BizPhilly: As Ballard expands its services, what’s the firm’s biggest threat?
Stewart: The threat to Ballard isn’t any different than the threat to any other law firm. The risk to any professional services organization is that clients change their minds. Clients look for something else. They take work elsewhere. That’s the threat you wake up with everyday. But by the same token, it is a great opportunity for us knowing that clients are open to new relationships. When I wake up in the morning, I can either worry or see it as a great opportunity. I prefer to do the latter and wake up saying we will be able to take a new client today.

BizPhilly: Looking ahead, what’s next for the firm once the mergers are completed?
Stewart: These transactions are driven in large part by what clients are expecting, and one of the areas of significant growth for the firm right now is cyber security.

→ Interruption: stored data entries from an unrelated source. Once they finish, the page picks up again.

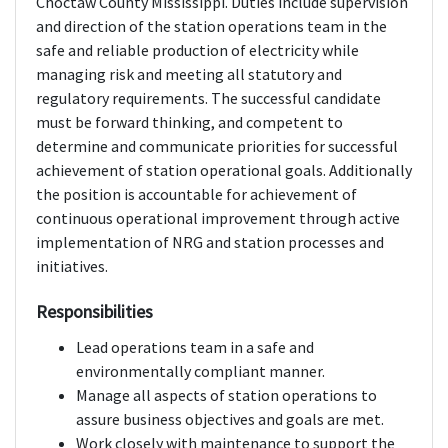
Choctaw County Mississippi. Duties include supervision
and direction of the station operations team in the
safe and reliable production of electricity while
managing risk and meeting all statutory and
regulatory requirements. The successful candidate
must be forward thinking, and competent to
determine and communicate priorities for successful
achievement of station operational goals. Additionally
the position is accountable for achievement of
continuous operational improvement through active
implementation of NRG and station processes and
initiatives.
Responsibilities
Lead operations team in a safe and
environmentally compliant manner.
Manage all aspects of station operations to
assure business objectives and goals are met.
Work closely with maintenance to support the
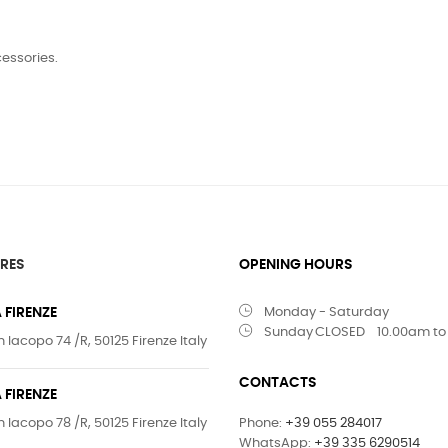
cessories.
RES
OPENING HOURS
 FIRENZE
Monday - Saturday
Sunday
CLOSED
10.00am to
 Iacopo 74 /R, 50125 Firenze Italy
CONTACTS
 FIRENZE
 Iacopo 78 /R, 50125 Firenze Italy
Phone:
+39 055 284017
WhatsApp:
+39 335 6290514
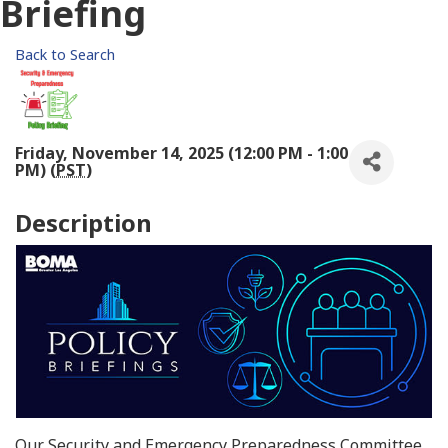
Briefing
Back to Search
Friday, November 14, 2025 (12:00 PM - 1:00
PM) (
PST
)
Description
Our Security and Emergency Preparedness Committee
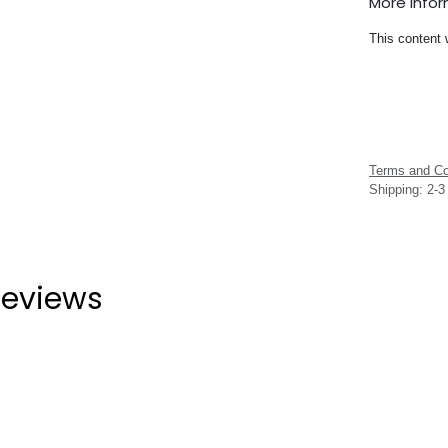
More Info
This content 
Terms and Co
Shipping: 2-
eviews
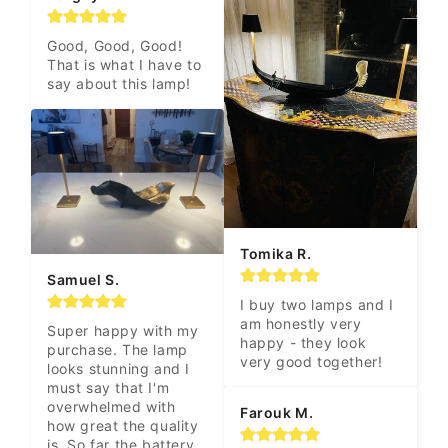
Good, Good, Good! 
That is what I have to 
say about this lamp!
Tomika R.
Samuel S.
I buy two lamps and I 
am honestly very 
Super happy with my 
happy - they look 
purchase. The lamp 
very good together!
looks stunning and I 
must say that I'm 
overwhelmed with 
Farouk M.
how great the quality 
is. So far the battery 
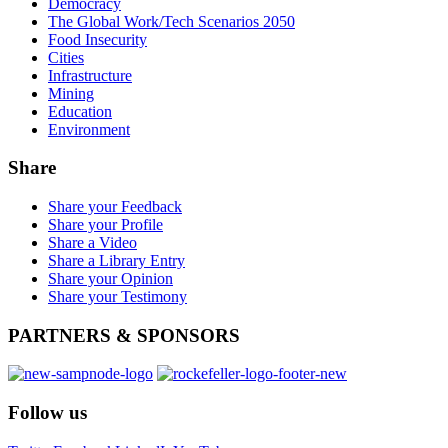
Democracy
The Global Work/Tech Scenarios 2050
Food Insecurity
Cities
Infrastructure
Mining
Education
Environment
Share
Share your Feedback
Share your Profile
Share a Video
Share a Library Entry
Share your Opinion
Share your Testimony
PARTNERS
& SPONSORS
Follow
us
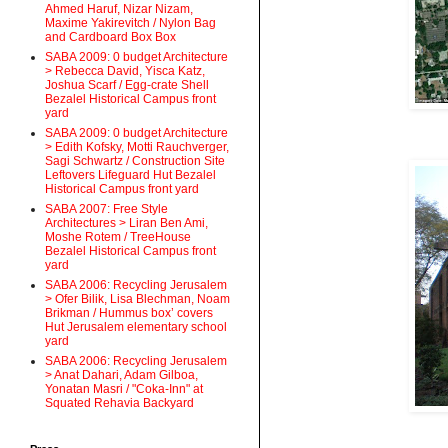
Ahmed Haruf, Nizar Nizam,
Maxime Yakirevitch / Nylon Bag
and Cardboard Box Box
SABA 2009: 0 budget Architecture
> Rebecca David, Yisca Katz,
Joshua Scarf / Egg-crate Shell
Bezalel Historical Campus front
yard
SABA 2009: 0 budget Architecture
> Edith Kofsky, Motti Rauchverger,
Sagi Schwartz / Construction Site
Leftovers Lifeguard Hut Bezalel
Historical Campus front yard
SABA 2007: Free Style
Architectures > Liran Ben Ami,
Moshe Rotem / TreeHouse
Bezalel Historical Campus front
yard
SABA 2006: Recycling Jerusalem
> Ofer Bilik, Lisa Blechman, Noam
Brikman / Hummus box’ covers
Hut Jerusalem elementary school
yard
SABA 2006: Recycling Jerusalem
> Anat Dahari, Adam Gilboa,
Yonatan Masri / "Coka-Inn" at
Squated Rehavia Backyard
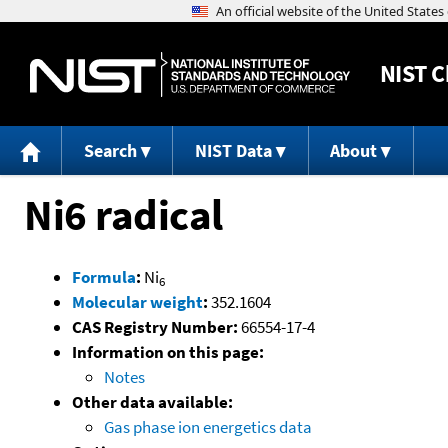
NIST
C
Search
NIST Data
About
Ni6 radical
Formula
:
Ni
6
Molecular weight
:
352.1604
CAS Registry Number:
66554-17-4
Information on this page:
Notes
Other data available:
Gas phase ion energetics data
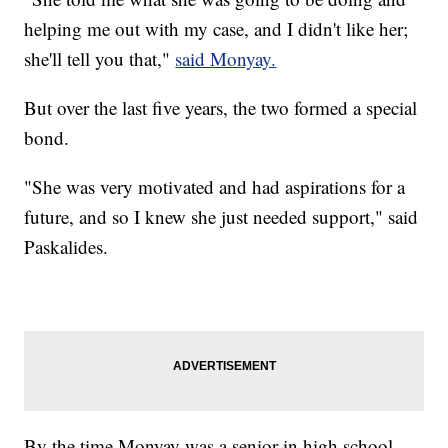
helping me out with my case, and I didn't like her;
she'll tell you that,"
said Monyay.
But over the last five years, the two formed a special
bond.
"She was very motivated and had aspirations for a
future, and so I knew she just needed support," said
Paskalides.
By the time Monyay was a senior in high school,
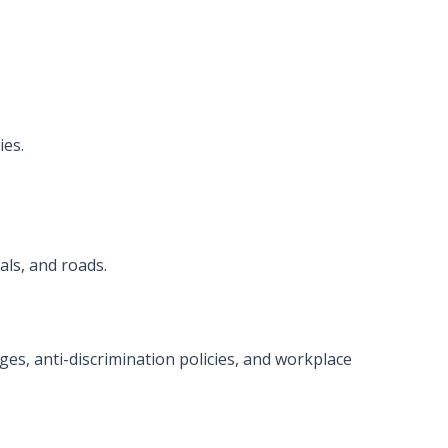
ies.
als, and roads.
ges, anti-discrimination policies, and workplace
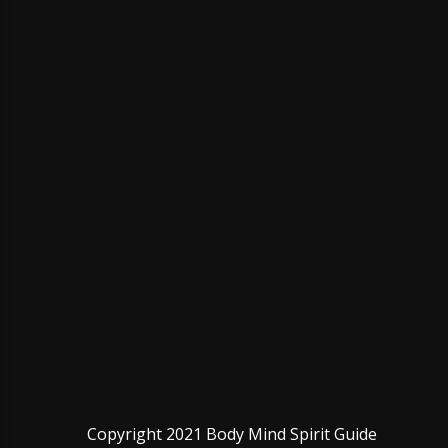
Copyright 2021 Body Mind Spirit Guide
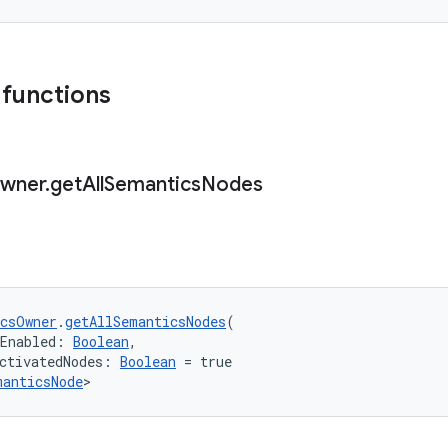
 functions
wner
.
get
All
Semantics
Nodes
csOwner
.
getAllSemanticsNodes
(
gEnabled: 
Boolean
,
ctivatedNodes: 
Boolean
 = true
manticsNode
>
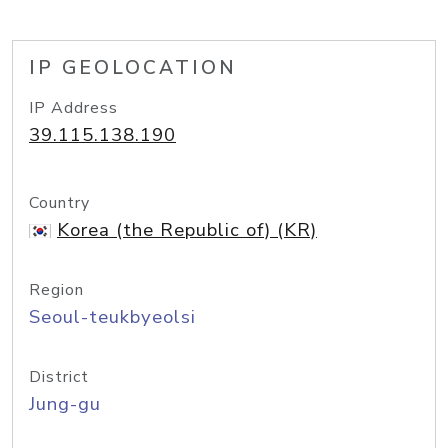
IP GEOLOCATION
IP Address
39.115.138.190
Country
Korea (the Republic of) (KR)
Region
Seoul-teukbyeolsi
District
Jung-gu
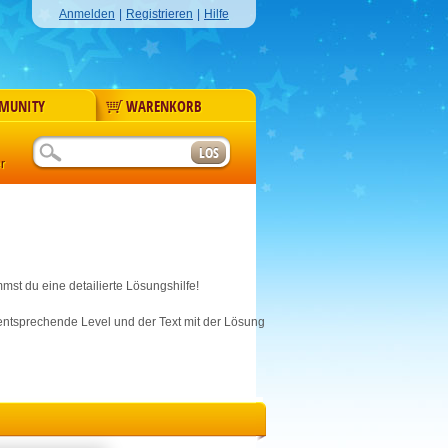
Anmelden
|
Registrieren
|
Hilfe
MUNITY
WARENKORB
r
mst du eine detailierte Lösungshilfe!
s entsprechende Level und der Text mit der Lösung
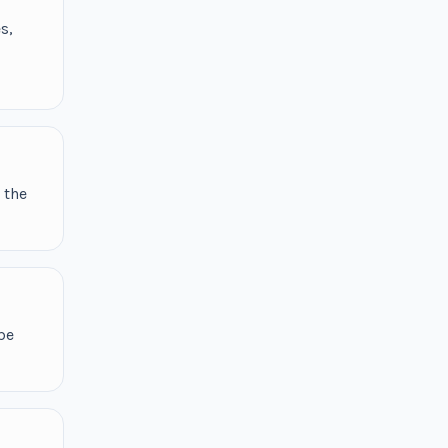
s,
 the
be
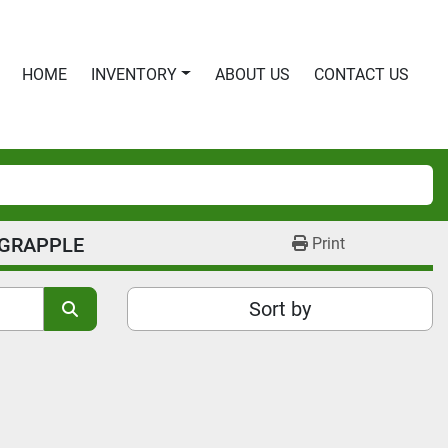
HOME
INVENTORY
ABOUT US
CONTACT US
 GRAPPLE
Print
Sort by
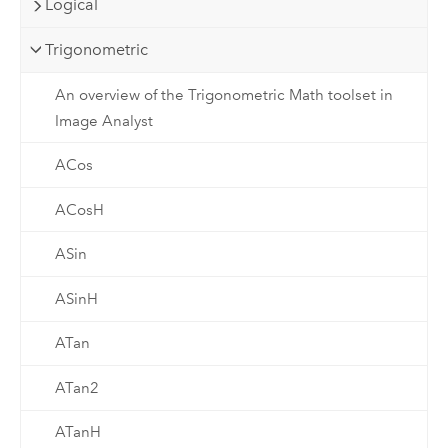
Logical
Trigonometric
An overview of the Trigonometric Math toolset in
Image Analyst
ACos
ACosH
ASin
ASinH
ATan
ATan2
ATanH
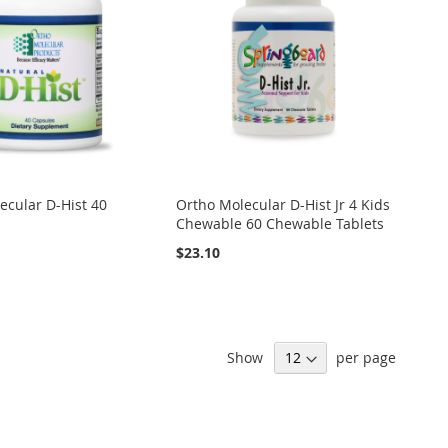
ecular D-Hist 40
Ortho Molecular D-Hist Jr 4 Kids
Chewable 60 Chewable Tablets
$23.10
Show
per page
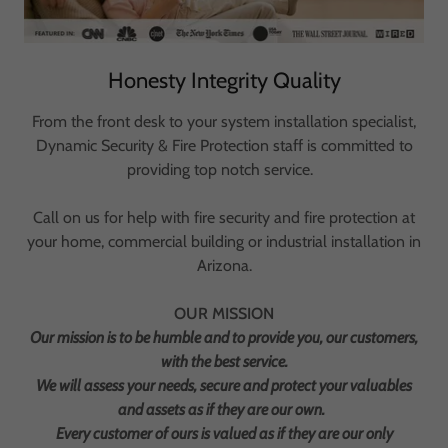
Honesty Integrity Quality
From the front desk to your system installation specialist,
Dynamic Security & Fire Protection staff is committed to
providing top notch service.
Call on us for help with fire security and fire protection at
your home, commercial building or industrial installation in
Arizona.
OUR MISSION
Our mission is to be humble and to provide you, our customers,
with the best service.
We will assess your needs, secure and protect your valuables
and assets as if they are our own.
Every customer of ours is valued as if they are our only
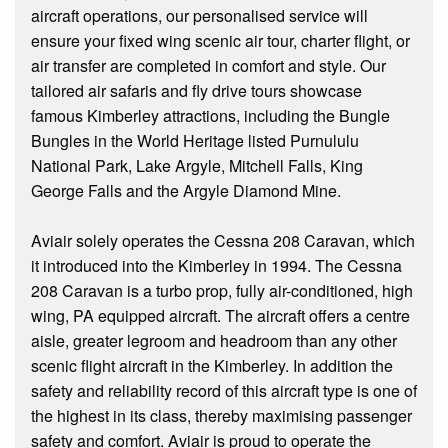
aircraft operations, our personalised service will
ensure your fixed wing scenic air tour, charter flight, or
air transfer are completed in comfort and style. Our
tailored air safaris and fly drive tours showcase
famous Kimberley attractions, including the Bungle
Bungles in the World Heritage listed Purnululu
National Park, Lake Argyle, Mitchell Falls, King
George Falls and the Argyle Diamond Mine.
Aviair solely operates the Cessna 208 Caravan, which
it introduced into the Kimberley in 1994. The Cessna
208 Caravan is a turbo prop, fully air-conditioned, high
wing, PA equipped aircraft. The aircraft offers a centre
aisle, greater legroom and headroom than any other
scenic flight aircraft in the Kimberley. In addition the
safety and reliability record of this aircraft type is one of
the highest in its class, thereby maximising passenger
safety and comfort. Aviair is proud to operate the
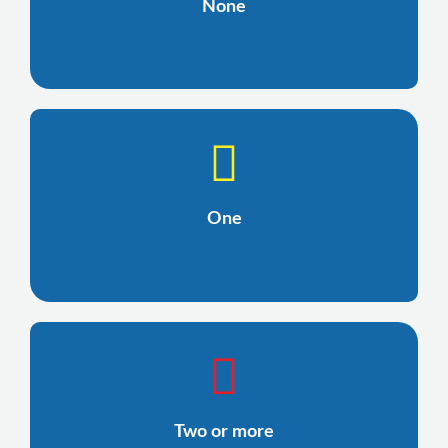
None
One
Two or more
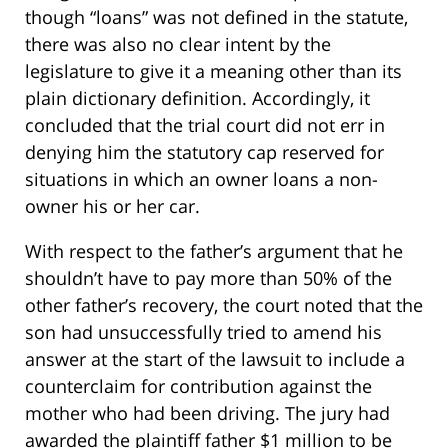
though “loans” was not defined in the statute,
there was also no clear intent by the
legislature to give it a meaning other than its
plain dictionary definition. Accordingly, it
concluded that the trial court did not err in
denying him the statutory cap reserved for
situations in which an owner loans a non-
owner his or her car.
With respect to the father’s argument that he
shouldn’t have to pay more than 50% of the
other father’s recovery, the court noted that the
son had unsuccessfully tried to amend his
answer at the start of the lawsuit to include a
counterclaim for contribution against the
mother who had been driving. The jury had
awarded the plaintiff father $1 million to be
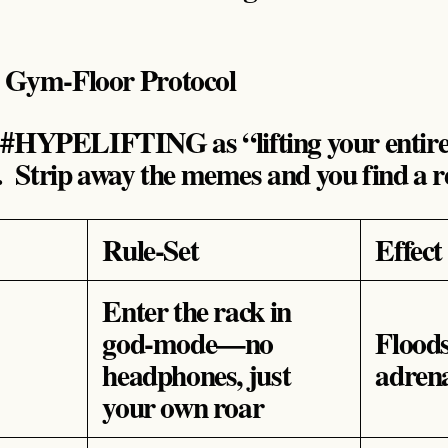
A Gym‑Floor Protocol
 #HYPELIFTING as “lifting your entire 
 . Strip away the memes and you find a r
Rule‑Set
Effect
Enter the rack in
god‑mode—no
Flood
headphones, just
adrena
your own roar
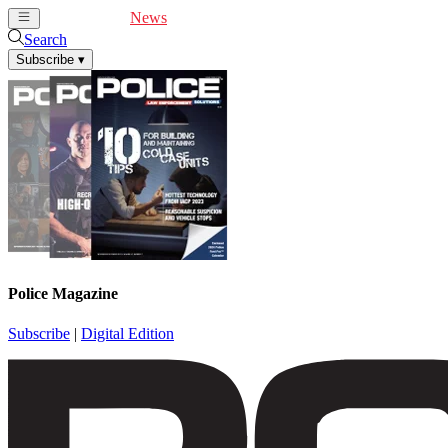
Cover Feature
News
Articles
Videos
Webinars
Search
Subscribe
▾
Police Magazine
Subscribe
|
Digital Edition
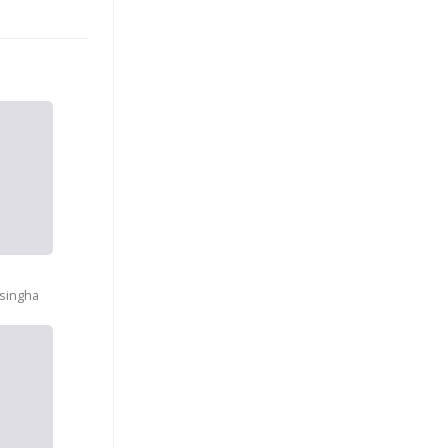
a
singha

We have a guy we brought in last year who was part of the U.S. Attorney’s Office in Delaware and also part of the Justice Department in Washington. He’s the national expert in cyber security and cyber terrorism. Fifteen years ago if you asked me, “What are your clients most worried about,” I would’ve said their intellectual property, that they’re worried about protecting it. Now if you ask me what most clients are worried about, it’s their privacy and the information that they have. We’ll be launching a blog on cyber stuff. That’s still an area of growth for us.

Overall, we’re looking at our practice and saying as a group, five years out, what’s coming in terms of client needs that we haven’t been thinking about? If you don’t take the time to actually think about it and prepare for it, you just might miss it.